Where do you ship to?
We ship worldwide and offer free Canada-wide shipping on orders over $75.
Where is free local pickup?
Free local pickup is available on Catherine/Bank street. Reply to your order email to set up a pickup time. Pickups must be scheduled and confirmed in order to ensure your item is ready and packaged with care for you.
How do you price items?
We believe in affordable pricing that competes with big box stores but gives you so much more bang for your buck. Pricing varies more on second hand items as there are multiple variants to take into consideration. Pricing is decided based on the item type (ex: sweater), the items quality (ex: perfect condition), the fabric used (ex: wool) and the brand (ex: the label).
How do you know it’s vintage?
Vintage is a subjective term but to us it means it was from the 90s or earlier. Almost all items sold are believed to be vintage and are listed honestly if not. When a piece borderlines on the 90s - 2000s we call it contemporary. A piece is deemed vintage after looking for clues on the piece.

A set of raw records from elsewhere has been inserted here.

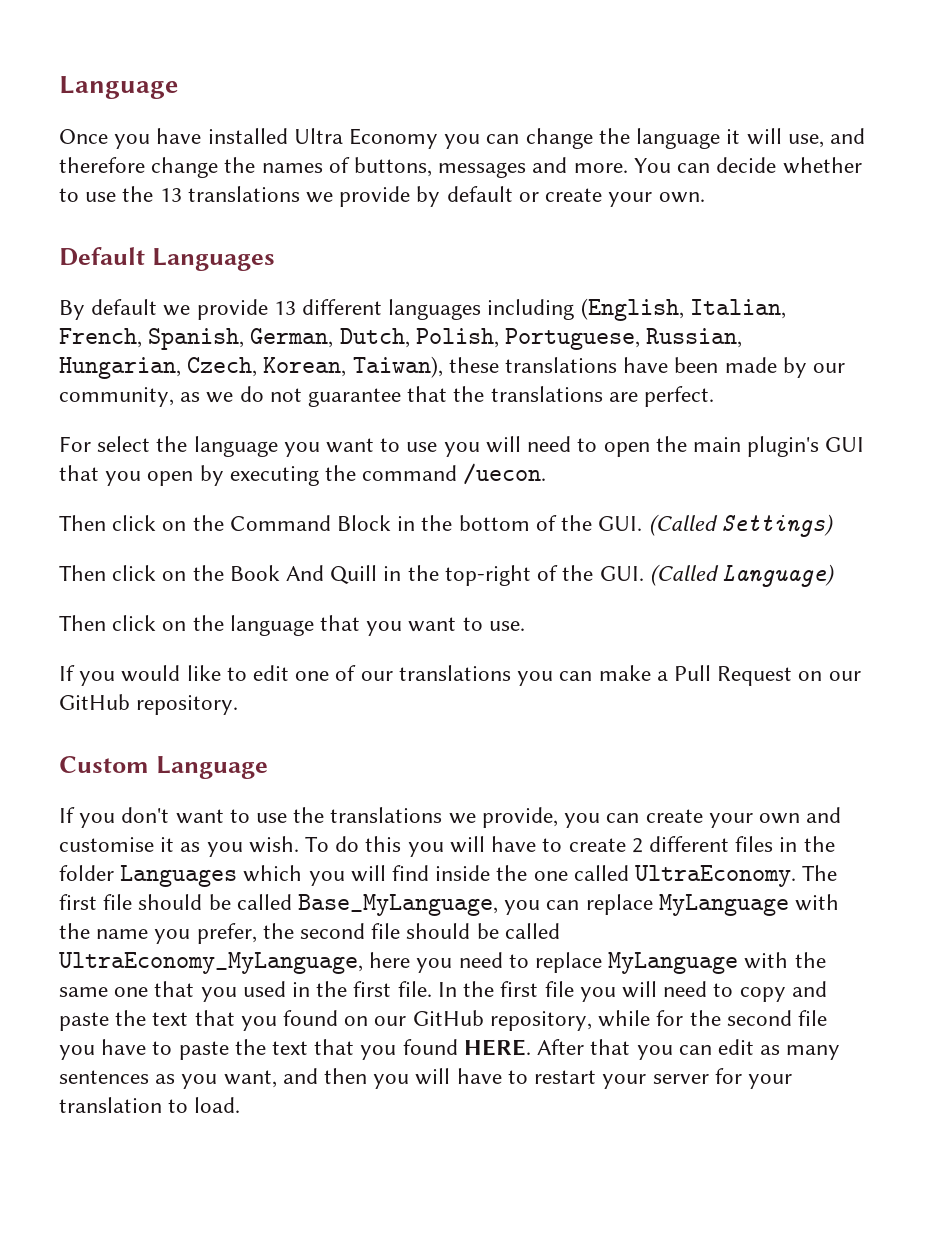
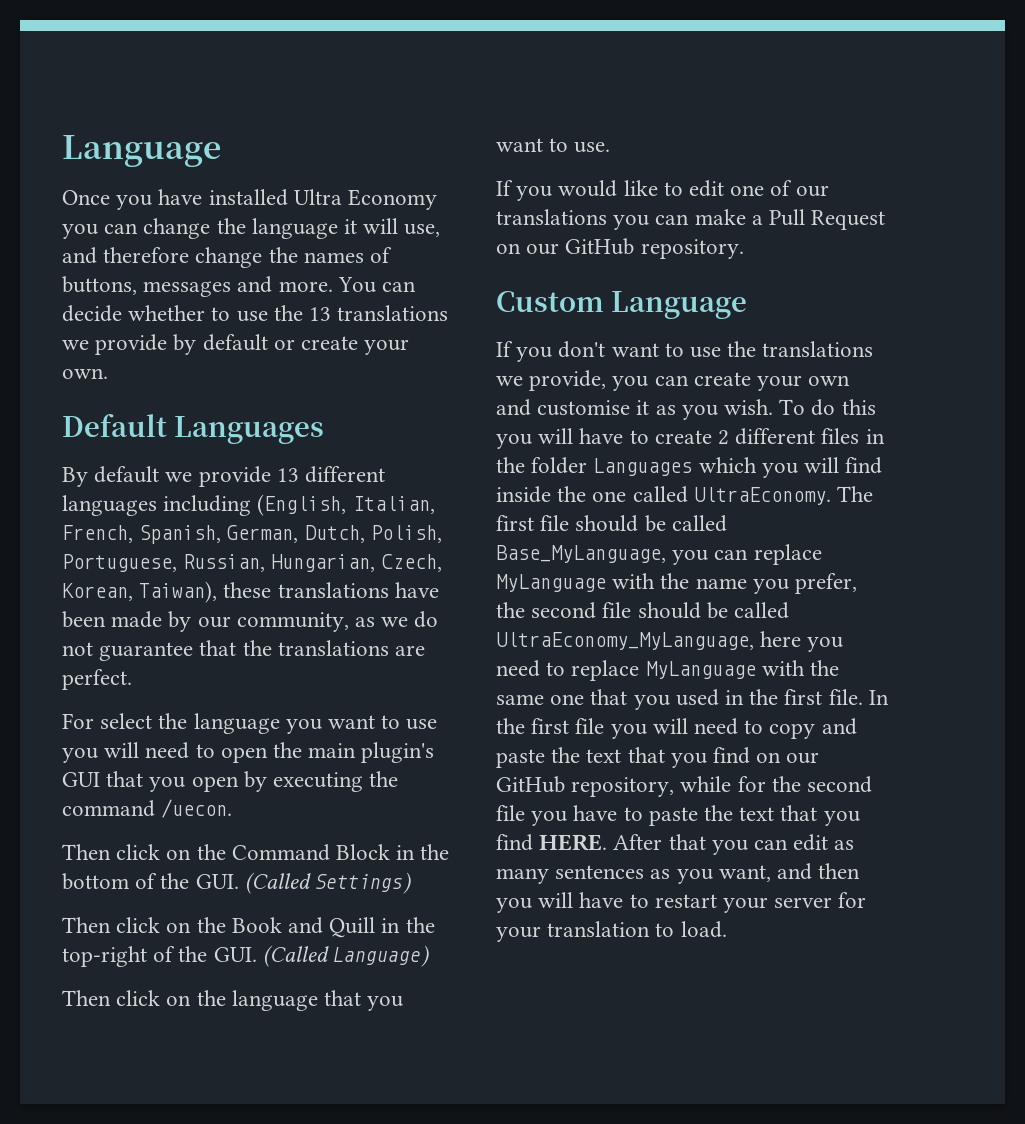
[286,565,325,581] And -> [288,917,324,934] and
[283,1010,339,1026] found -> [713,747,751,764] find
[402,1039,458,1055] found -> [496,834,533,851] find

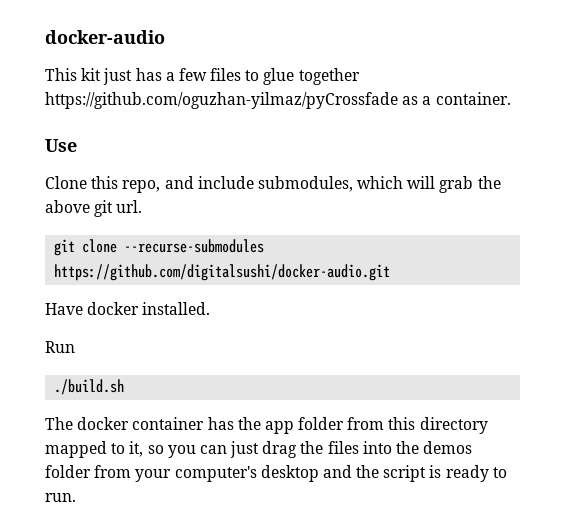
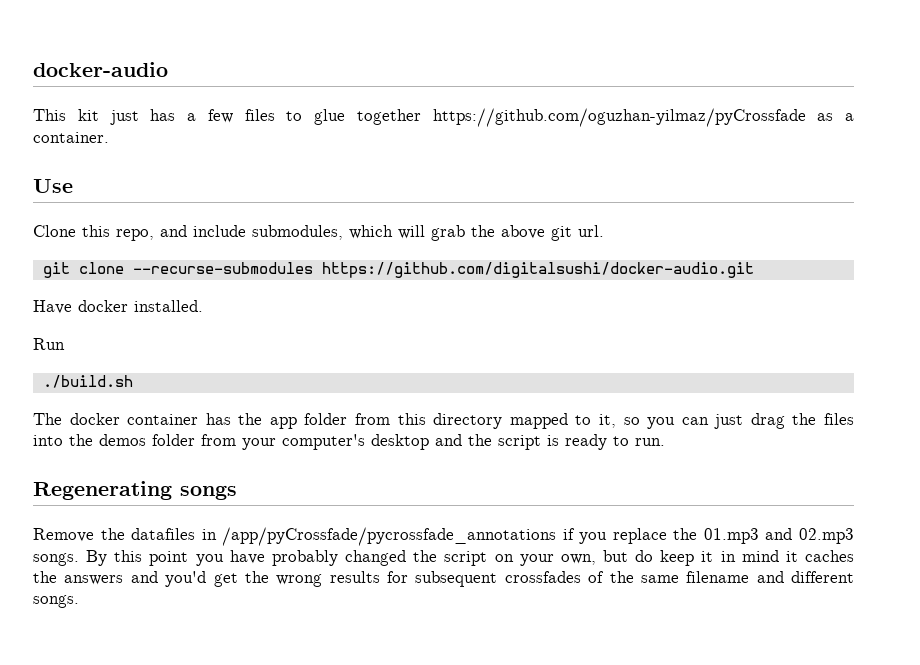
(76, 497) none -> [33,481,237,500] [33,527,854,546] [33,550,854,566] [33,571,854,587] [33,595,79,608] // Regenerating songs // Remove the datafiles in /app/pyCrossfade/pycrossfade_annotations if you replace the 01.mp3 and 02.mp3 songs. By this point you have probably changed the script on your own, but do keep it in mind it caches the answers and you'd get the wrong results for subsequent crossfades of the same filename and different songs.

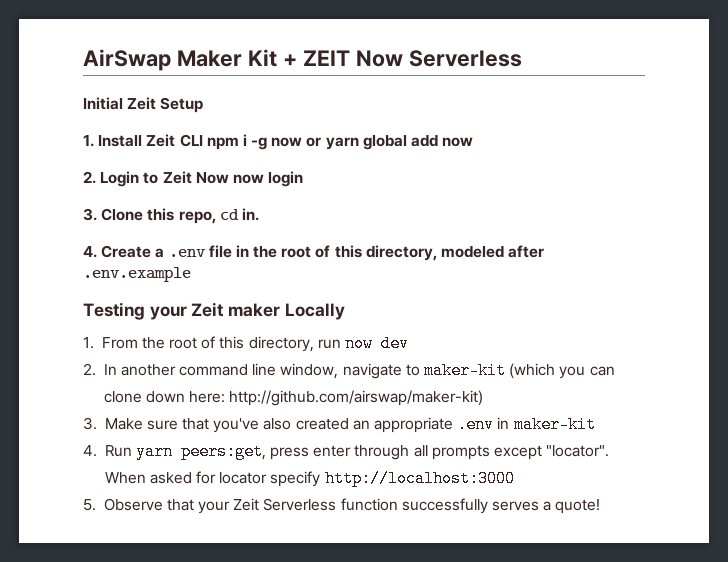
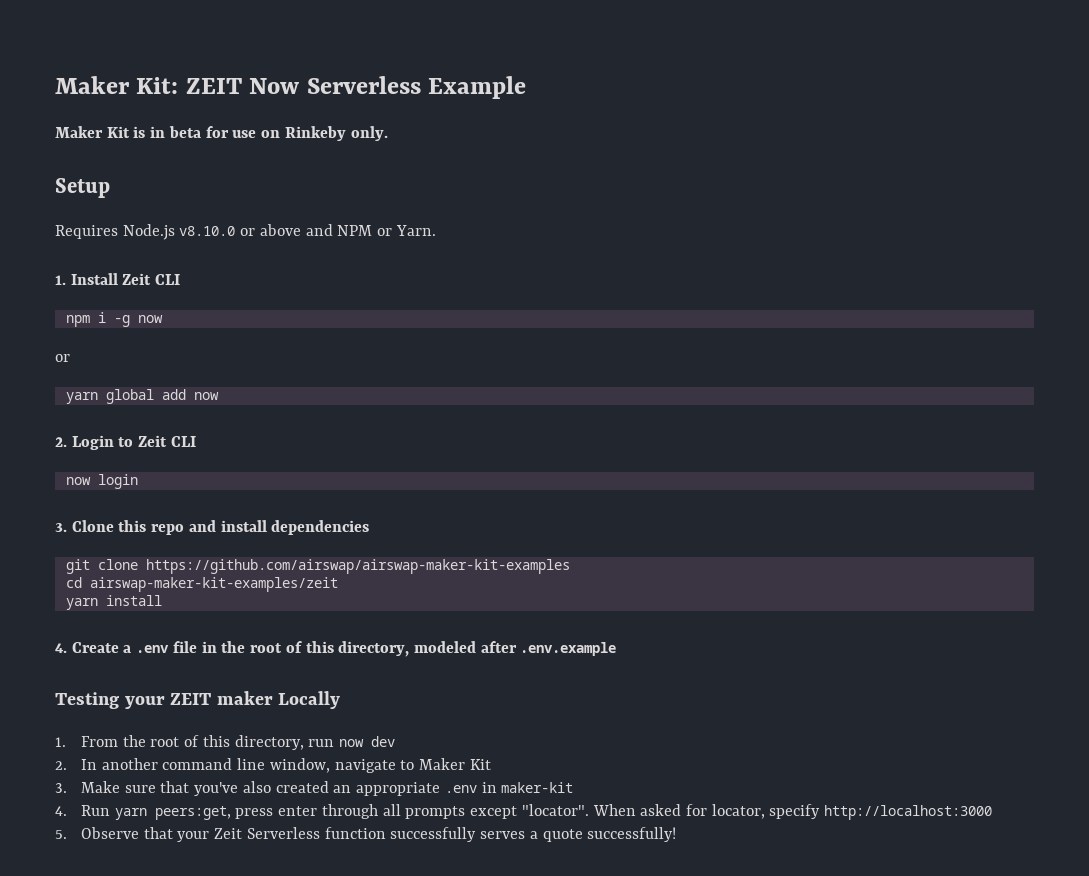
[83,49,297,71] AirSwap Maker Kit + -> [55,76,179,94] Maker Kit:
[83,97,204,113] // Initial Zeit Setup -> [428,76,527,99] [55,126,388,141] [55,178,110,198] [55,224,436,240] Example // Maker Kit is in beta for use on Rinkeby only. // Setup // Requires Node.js v8.10.0 or above and NPM or Yarn.
(203, 140) none -> (181, 279) //
[306,137,322,147] or -> [55,354,70,362] // or //
[195,172,229,184] Now -> [170,436,196,447] CLI //
[178,208,259,224] repo, cd in. -> [151,520,370,535] [65,559,570,574] [65,577,338,592] [65,595,162,610] repo and install dependencies // git clone https://github.com/airswap/airswap-maker-kit-examples // cd airswap-maker-kit-examples/zeit // yarn install
[191,302,225,317] Zeit -> [170,693,212,705] ZEIT
[424,362,615,379] [103,390,484,406] maker-kit (which you can clone down here: http://github.com/airswap/maker-kit) -> [419,758,491,770] Maker Kit
[219,472,268,484] locator -> [711,804,765,819] locator,
[555,499,601,514] quote! -> [542,827,677,842] quote successfully!

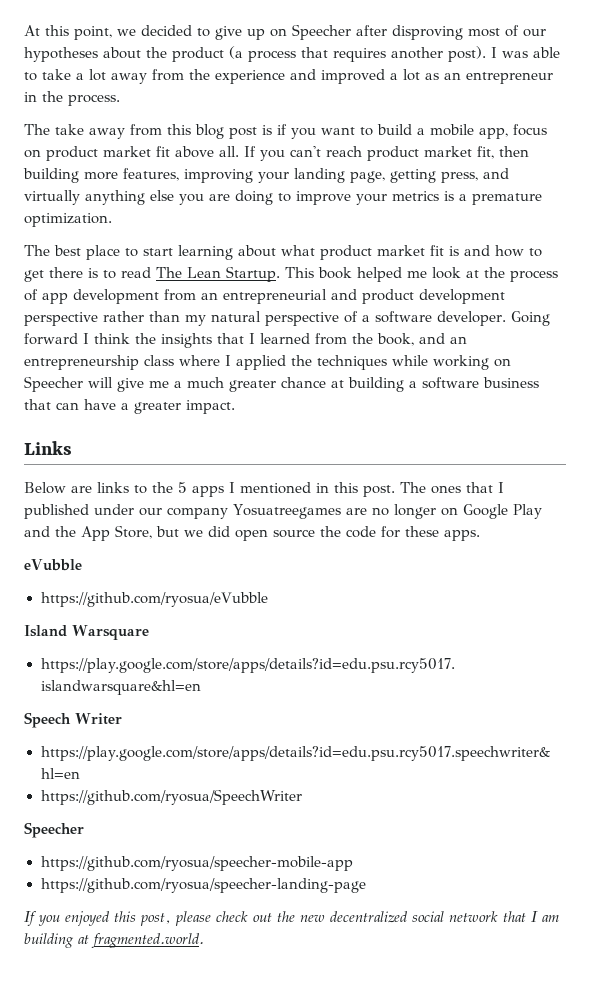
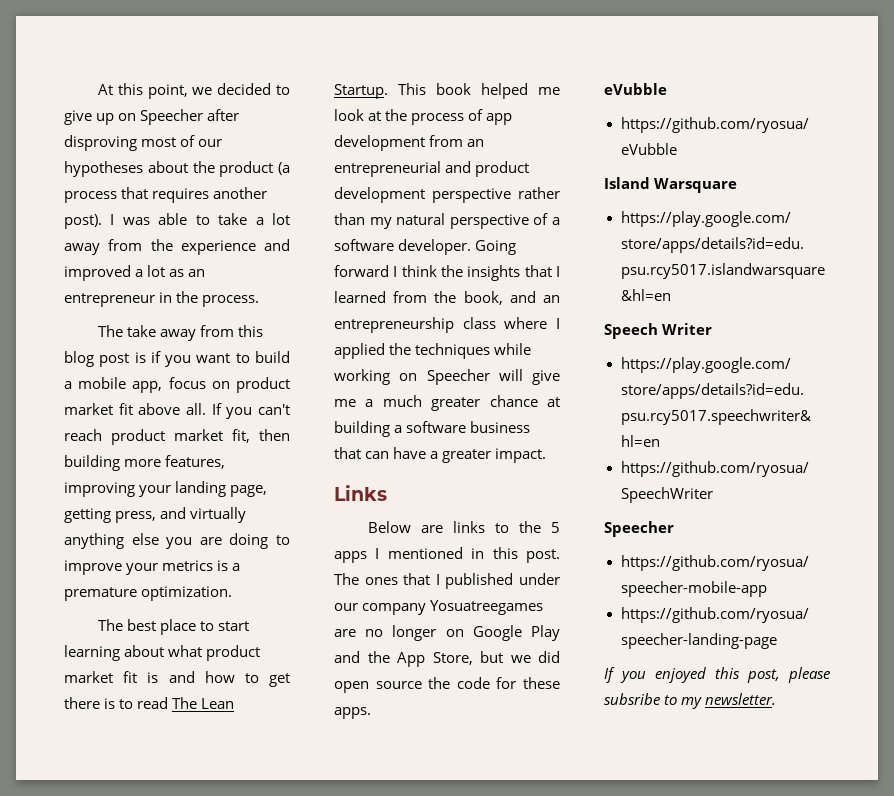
[216,911,559,923] [24,933,204,948] check out the new decentralized social network that I am building at fragmented.world. -> [604,693,777,709] subsribe to my newsletter.

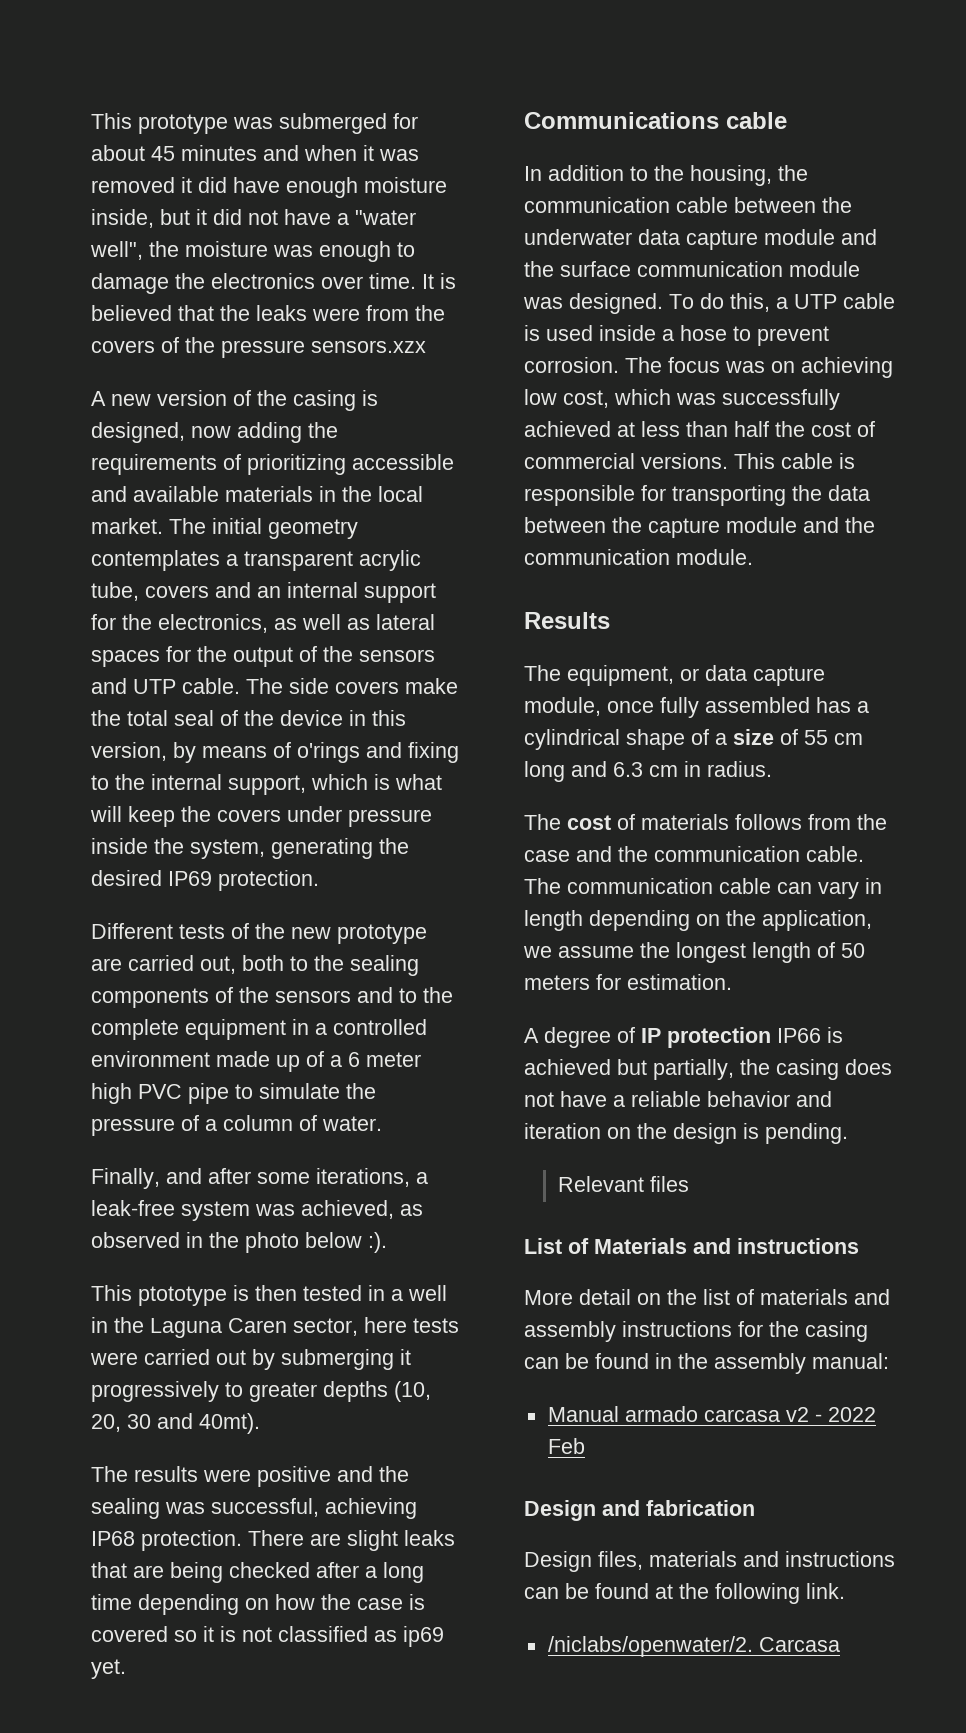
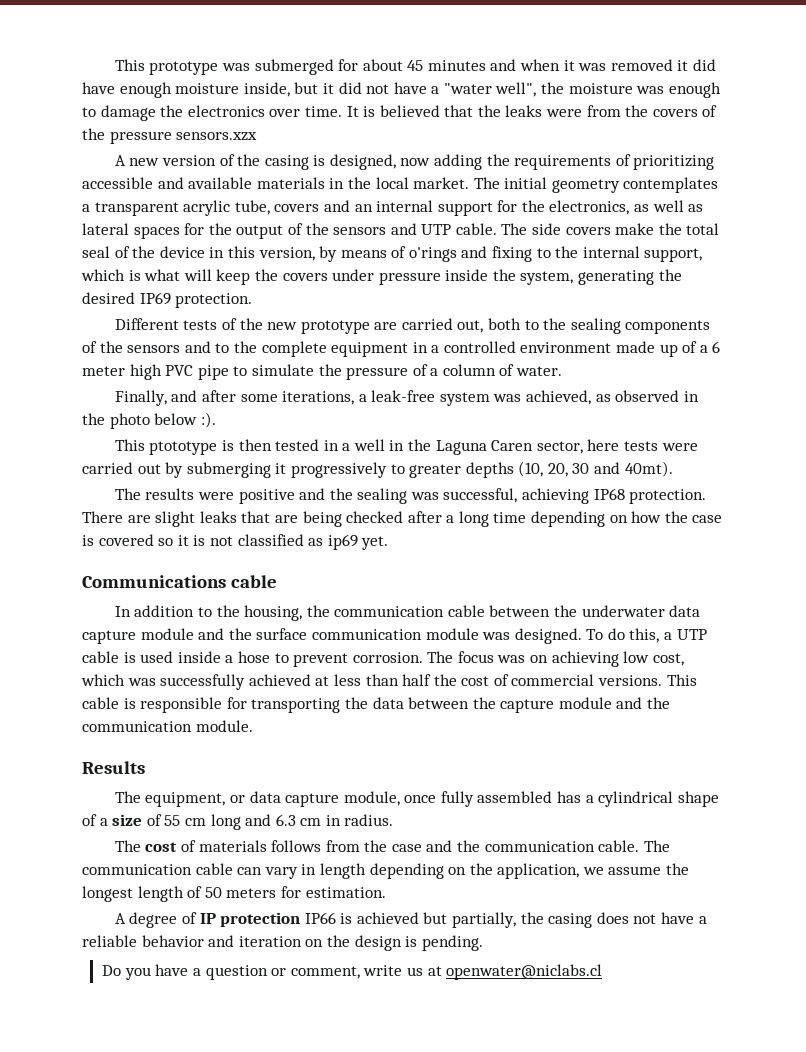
[558,1176,690,1192] [524,1238,859,1254] [524,1289,890,1305] [524,1321,868,1342] [524,1353,889,1374] [547,1406,876,1422] [547,1438,585,1454] [524,1500,755,1521] [524,1551,895,1572] [524,1583,845,1604] [547,1636,840,1657] Relevant files // List of Materials and instructions // More detail on the list of materials and assembly instructions for the casing can be found in the assembly manual: // Manual armado carcasa v2 - 2022 Feb // Design and fabrication // Design files, materials and instructions can be found at the following link. // /niclabs/openwater/2. Carcasa -> [102,964,603,980] Do you have a question or comment, write us at openwater@niclabs.cl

What clues do you look for?
The unique style, fabric quality and garment craftsmanship is a first indication that it could be vintage. In the 60s to 90s, garment makers used a lot of natural materials like wool, cotton and linen because synthetic materials weren’t readily available. Garment makers also took a lot more time and care into every piece they made resulting in higher quality items—unlike fast fashion brands now a days.
A lot of other clues that a piece could be vintage come from the label, which often includes the location where it’s made on the main neck tag, as well as the fabric and care instructions.
Back in the day, garment makers took pride in where their clothing was made so they put the location on the main tag or even incorporated into their logo.
“Made in...”, fabric and care tags started to get separated from the main neck tag and moved to the sides of clothes after the 2000s when more clothes were manufactured overseas and companies were no longer proud of the fabric they’re using or location where it was made.
When the neck tag is removed (which is quite common because tags used to be itchier too), we look for clues to see if there is a tag in the side. If there isn’t, we know that the only tag it ever had was on the neck which had to have included the fabric and care instructions.
Those are just a few ways we can tell if it’s vintage but there are many other clues we can look for like lot numbers, union numbers and RN numbers.